I am a born-and-bred direct marketer. I learned about direct mail from the legends of the industry—Ed Mayer, John Yeck, Paul Sampson and Rose Harper—at a seminar for college marketing students sponsored by the Direct Marketing Association in the 1970s. And though I often recommend social media and other marketing strategies to clients of my marketing agency, direct mail is still my first love.
Like all direct marketing practitioners, I've been dismayed to watch the U.S. Postal Service (USPS) struggle for survival. As the organization tries to right its ship by cutting costs, it's also trying to grow revenue by drumming up new business from mailers. That's the right thing to do, but perhaps not the way the USPS is doing it.
Case in point: the latest USPS direct mail campaign mailed to my marketing firm this week. Here's where the USPS went wrong and how to avoid this mistake in your smart marketing strategy.
Nice mailing, terrible list prep. The USPS is using direct mail to promote its shipping services to businesses, and they've done a lot of things right with their latest direct marketing campaign.

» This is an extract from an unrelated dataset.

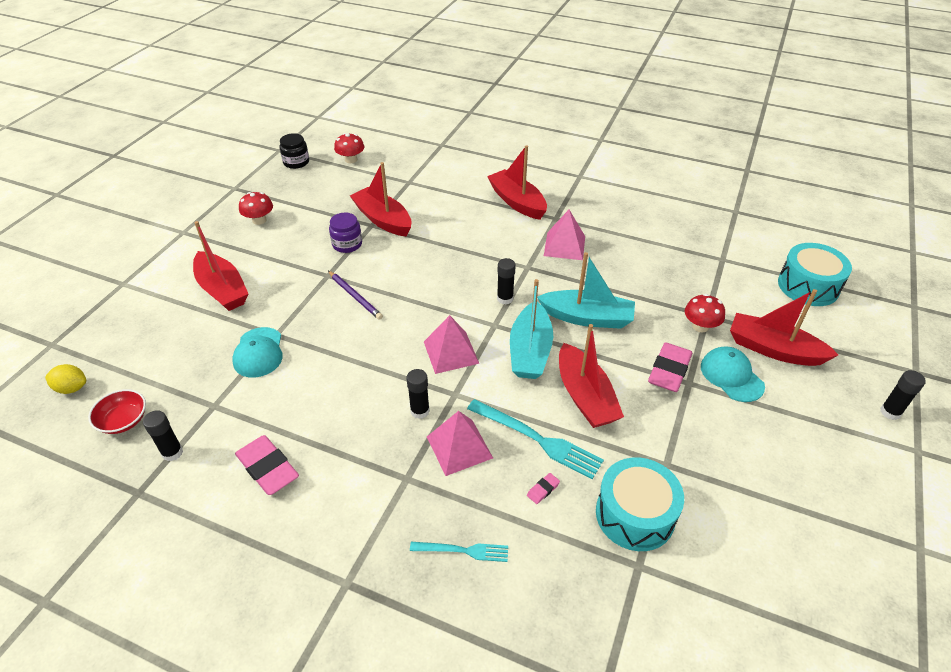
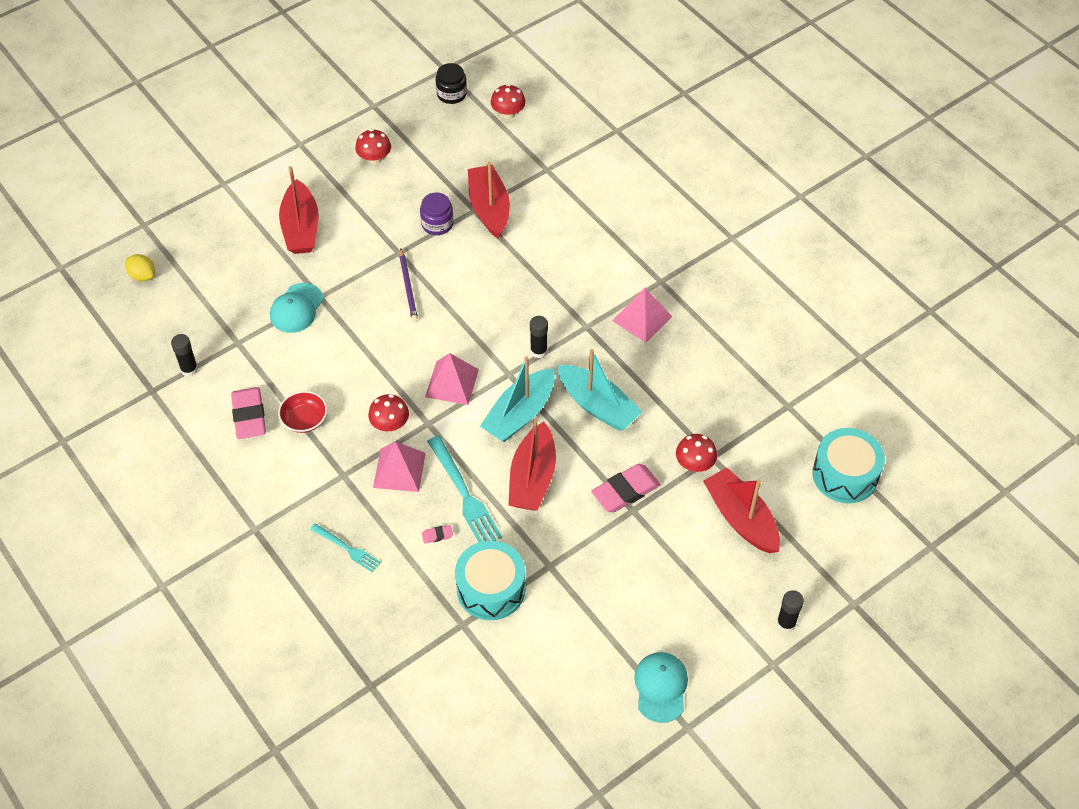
camera: 30 degrees right, 10 degrees up
(123, 420) = (167, 324): red bowl -> red bowl (304, 419)
(420, 411) = (390, 424): black glue stick -> red mushroom
(517, 202) = (637, 243): red boat -> none
(731, 376) = (676, 523): turquoise cap -> turquoise cap (661, 687)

They've selected the right target market and the right service, created an attractive, three-panel self-mailer and made a good offer: a free shipping kit. There's a strong call to action, a personalized URL (PURL), and a QR code, many of the elements of effective business-to-business direct mail.
So what's wrong with the mailing? The addressing. Our marketing agency got five copies of this promotion, and all were addressed to us at our old office suite number, though we moved three years ago. Even worse, only two were correctly addressed to individuals who still work here. Two were sent to me, one correctly addressed and one to Gean Gianfagna, an erroneous spelling of my name from an old list that never seems to go away.
Two others were addressed to former employees who moved on more than five years ago. One of these former staff members got the mailing in her maiden name and she's been married for 10 years.
Yes, we received all the mail, so they effectively delivered it, and that's to their credit. But how effective is the message when it's sent to the wrong people? Especially people who are no longer at the address?